Nothing is so particularly related here as the carrying away of the
articles in the temple. The remembrance of their beauty and
preciousness heightens the bitterness of their loss and the evil of sin
which caused it.
18. (Ex 27:3). 19. of gold in gold--implying that the articles were of solid gold and silver respectively, not of a different metal inside, or alloyed [GROTIUS]. Whole: not breaking them as was done to the "brass" (Jer 52:17). 20. bulls . . . under the bases--But the bulls were not "under the bases," but under the sea (1Ki 7:25, 27, 38); the ten bases were not under the sea, but under the ten lavers. In English Version, "bases," therefore, must mean the lower parts of the sea under which the bulls were. Rather, translate, "the bulls were in the place of (that is, 'by way of'; so the Hebrew, 1Sa 14:9), bases," or supports to the sea [BUXTORF]. So the Septuagint. 2Ki 25:16 omits the "bulls," and has "and the bases"; so GROTIUS here reads "the bulls (which were) under (the sea) and the bases." 21. eighteen cubits--but in 2Ch 3:15, it is "thirty-five cubits." The discrepancy is thus removed. Each pillar was eighteen common cubits. The two together, deducting the base, were thirty-five, as stated in 2Ch 3:15 [GROTIUS]. Other ways (for example, by reference to the difference between the common and the sacred cubit) are proposed: though we are not able positively to decide now which is the true way, at least those proposed do show that the discrepancies are not irreconcilable. 22. five cubits--so 1Ki 7:16. But 2Ki 25:17 has "three cubits." There were two parts in the chapiter: the one lower and plain, of two cubits; the other, higher and curiously carved, of three cubits. The former is omitted in 2Ki 25:17, as belonging to the shaft of the pillar; the latter alone is there mentioned. Here the whole chapiter of five cubits is referred to. 23. on a side--literally, (on the side) towards the air or wind, that is, the outside of the capitals of the pillars conspicuous to the eye, opposed to the four remaining pomegranates which were not seen from the outside. The pomegranates here are ninety-six; but in 1Ki 7:20 they are two hundred on each chapiter, and four hundred on the two (2Ch 4:13). It seems there were two rows of them, one above the other, and in each row a hundred.

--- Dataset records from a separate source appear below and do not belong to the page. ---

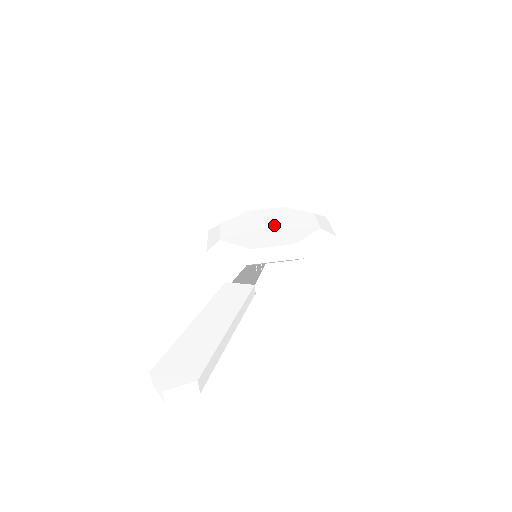
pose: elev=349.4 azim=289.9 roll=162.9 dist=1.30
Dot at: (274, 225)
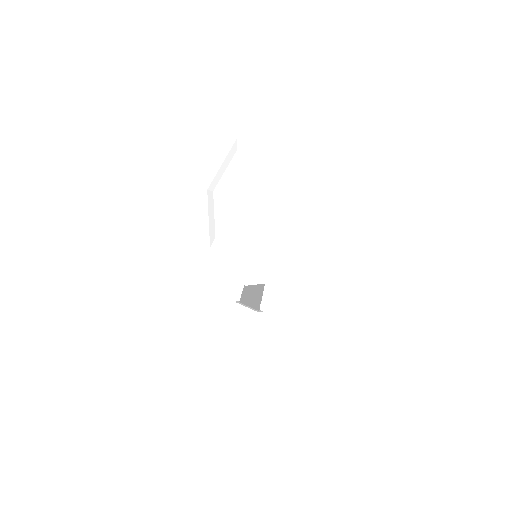
Dot at: (265, 203)
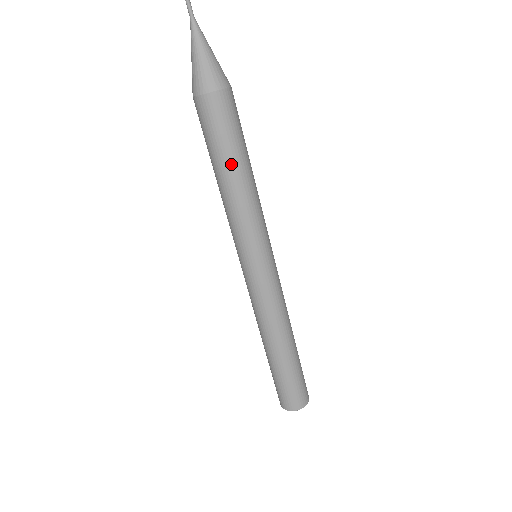
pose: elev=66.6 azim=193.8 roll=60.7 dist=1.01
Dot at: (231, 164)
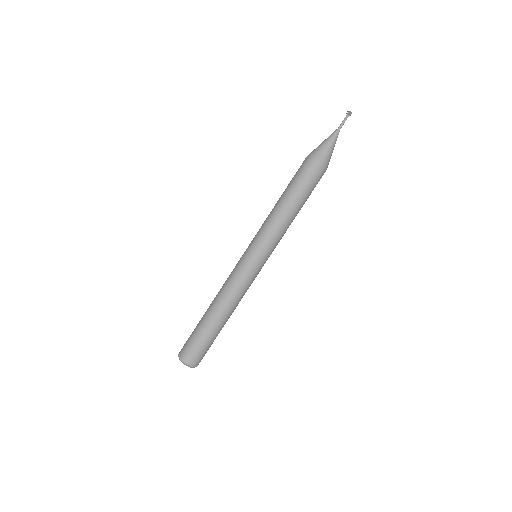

They are here said to be ninety-six, but immediately following one hundred, and so in 1Ki 7:20. Four seem to have been unseen to one looking from one point; and the ninety-six are only those that could be seen [VATABLUS]; or, the four omitted here are those separating the four sides, one pomegranate at each point of separation (or at the four corners) between the four sides [GROTIUS].

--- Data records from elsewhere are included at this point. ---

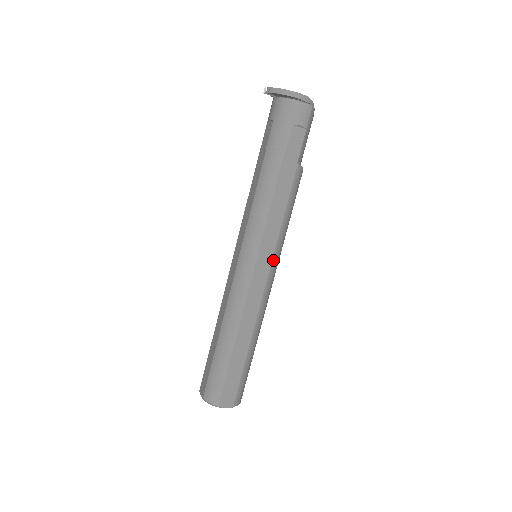
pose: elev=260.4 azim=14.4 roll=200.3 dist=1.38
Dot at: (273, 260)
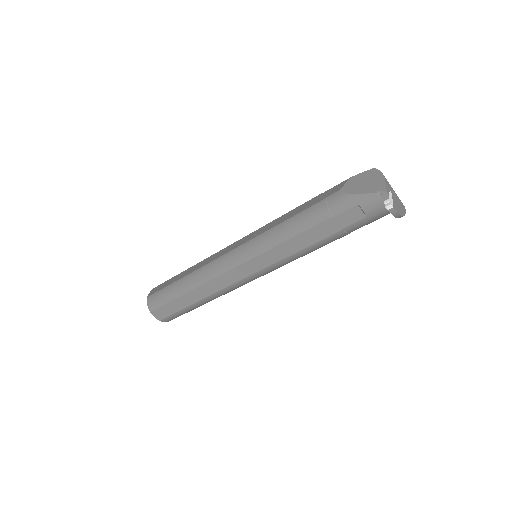
Dot at: occluded
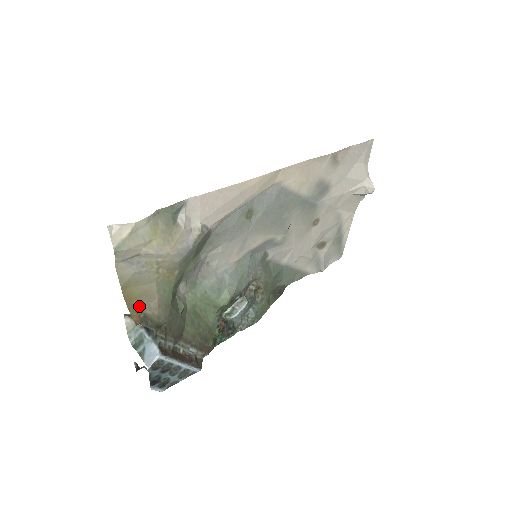
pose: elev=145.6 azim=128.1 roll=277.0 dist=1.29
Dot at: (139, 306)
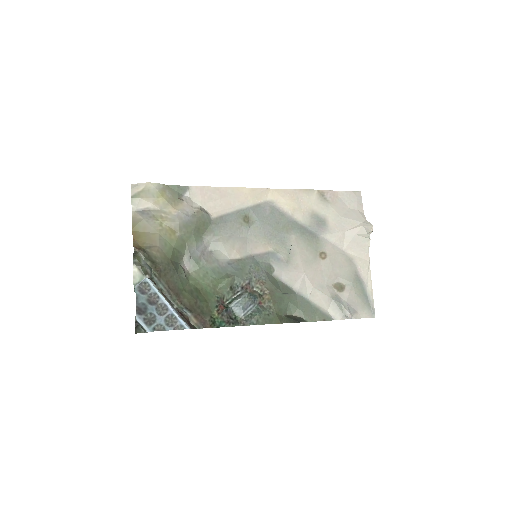
Dot at: (143, 246)
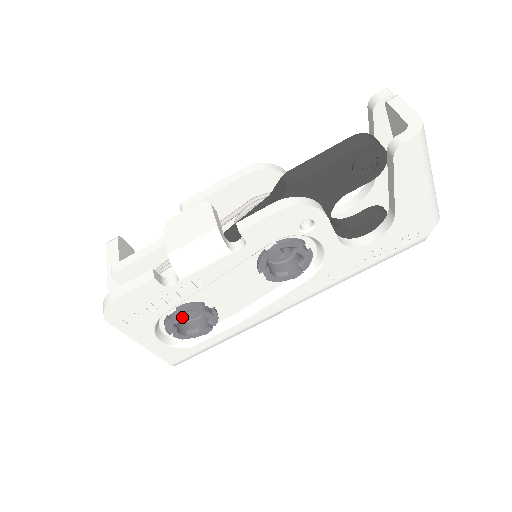
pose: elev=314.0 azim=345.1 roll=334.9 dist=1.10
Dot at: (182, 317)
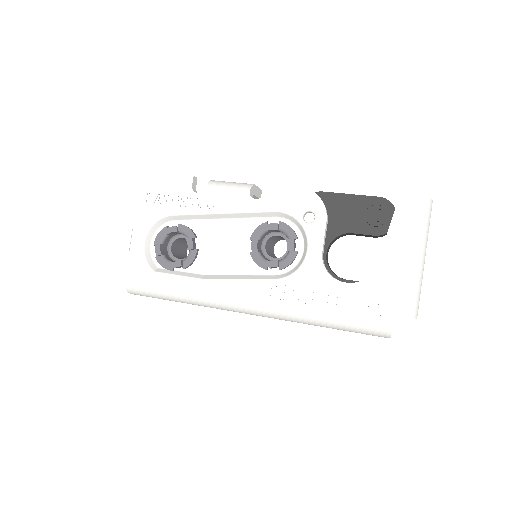
Dot at: (176, 230)
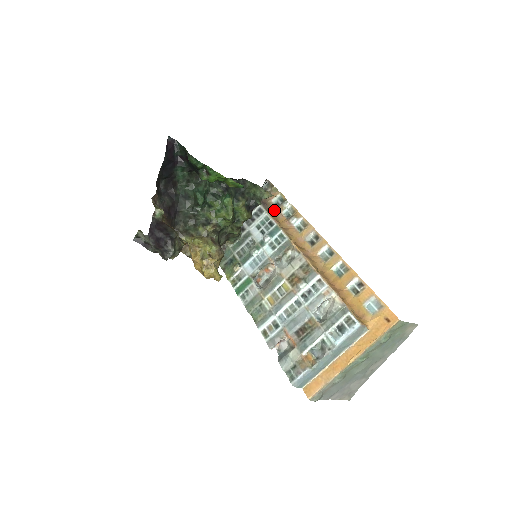
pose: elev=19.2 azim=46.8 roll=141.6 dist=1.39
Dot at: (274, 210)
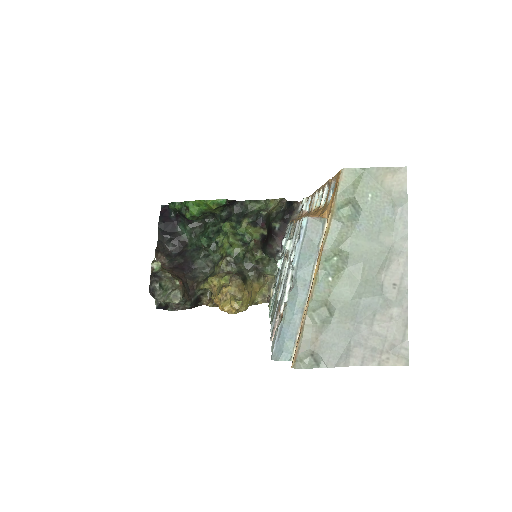
Dot at: occluded
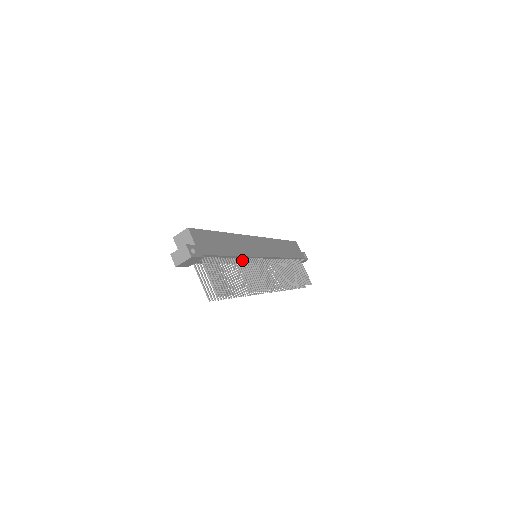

24. Seraiah--different from the Seraiah
(Jer 51:59),
son of Neriah; probably son of Azariah
(1Ch 6:14).
25. seven men--but in
2Ki 25:19
it is "five." Perhaps two were less illustrious persons and are
therefore omitted.
28. seventh year--in 2Ki 24:12, 14, 16, it is said "the eighth year" of Nebuchadnezzar. No doubt it was in part about the end of the seventh year, in part about the beginning of the eighth. Also in 2Ki 24:1-20, ten thousand (Jer 52:14), and seven thousand men of might, and a thousand craftsmen (Jer 52:16), are said to have been carried away, But here three thousand twenty-three. Probably the latter three thousand twenty-three were of the tribe of Judah, the remaining seven thousand out of the ten thousand were of the other tribes, out of which many Israelites still had been left in the land. The thousand "craftsmen" were exclusive of the ten thousand, as appears, by comparing 2Ki 24:14 with Jer 52:16. Probably the three thousand twenty-three of Judah were first removed in the end of "the seventh year"; the seven thousand and a thousand craftsmen in the "eighth year." This was at the first captivity under Jehoiachin.

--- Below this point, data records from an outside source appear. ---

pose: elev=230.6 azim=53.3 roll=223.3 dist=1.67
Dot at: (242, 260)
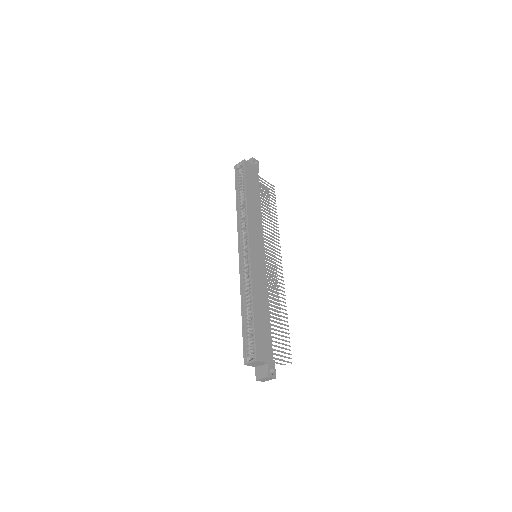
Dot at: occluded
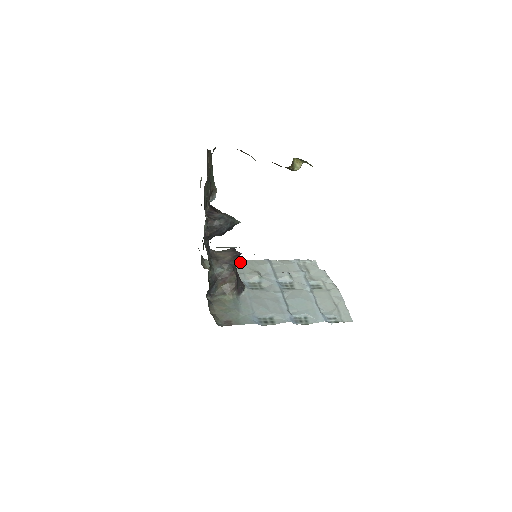
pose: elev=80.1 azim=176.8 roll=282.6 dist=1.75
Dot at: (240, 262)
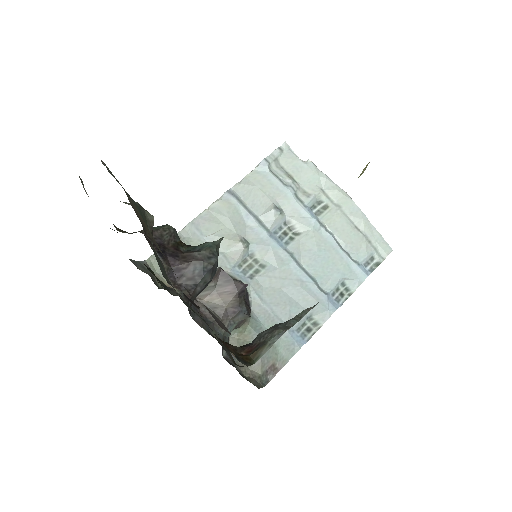
Dot at: (197, 229)
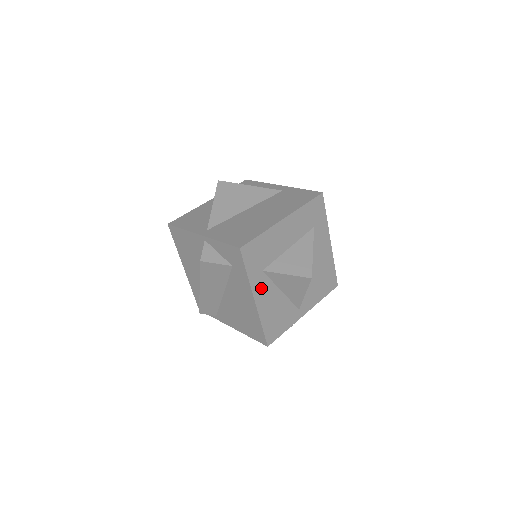
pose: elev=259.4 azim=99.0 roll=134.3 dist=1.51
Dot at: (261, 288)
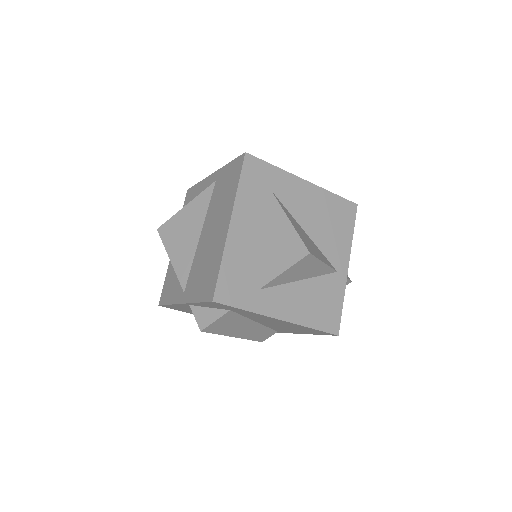
Dot at: (275, 303)
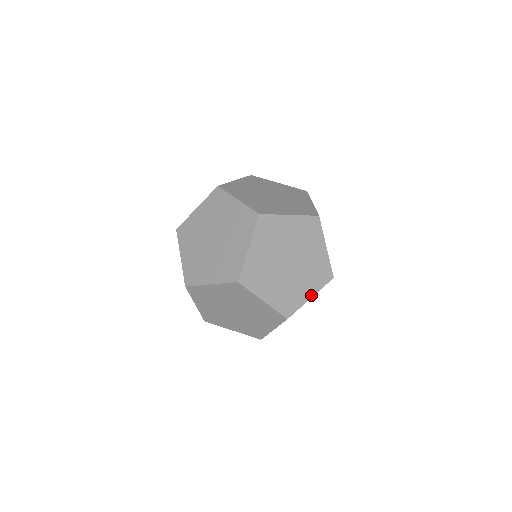
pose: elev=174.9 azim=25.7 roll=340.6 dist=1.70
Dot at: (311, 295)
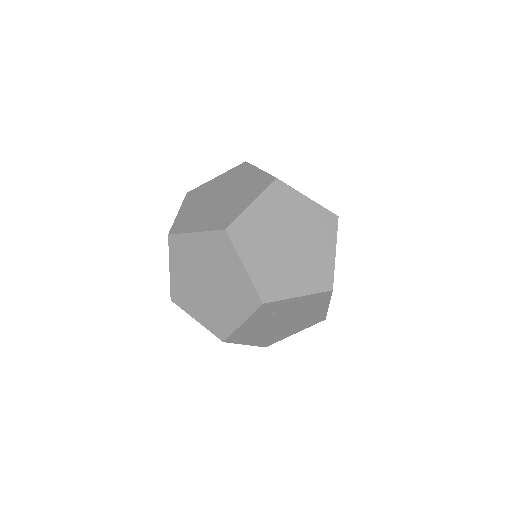
Dot at: (296, 332)
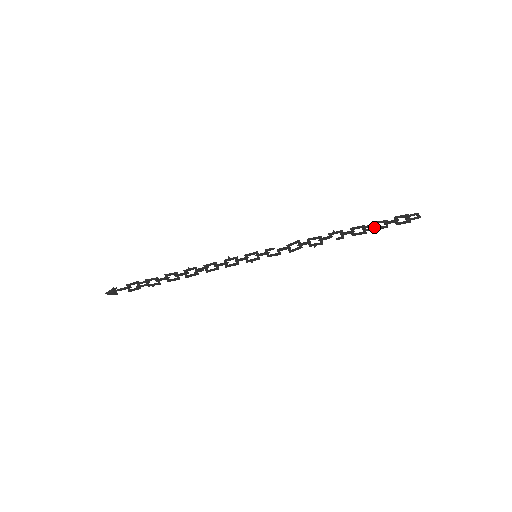
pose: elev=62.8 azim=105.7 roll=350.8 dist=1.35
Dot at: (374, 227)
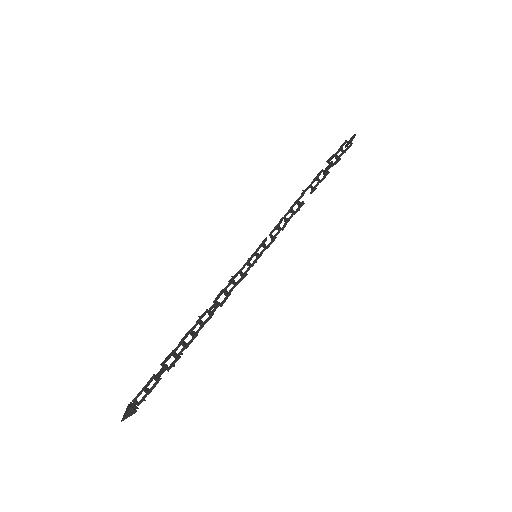
Dot at: (330, 163)
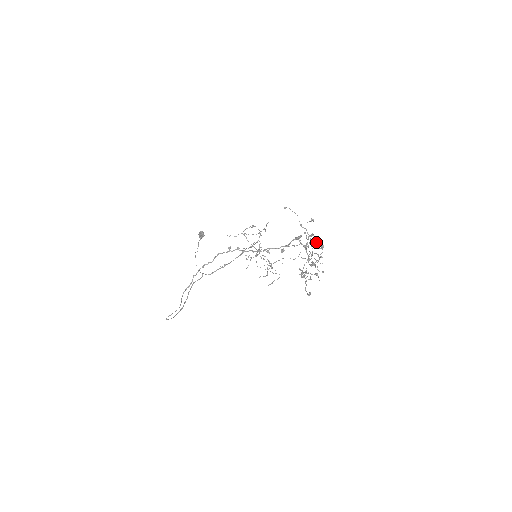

29. eighteenth year--when Jerusalem was taken. But in
Jer 52:15,
and 2Ki 25:8,
"the nineteenth year." Probably it was at the end of the eighteenth and
the beginning of the nineteenth [LYRA].
30. Not recorded in Kings or Chronicles. Probably it took place
during the commotions that followed the death of Gedaliah
(Jer 41:18;
2Ki 25:26).
31.
(2Ki 25:27-30).
32. set his throne above--a mark of respect.
33. changed . . . garments--gave him garments suitable to a king.
34. every day a portion--rather, "its portion," (compare 1Ki 8:59, Margin).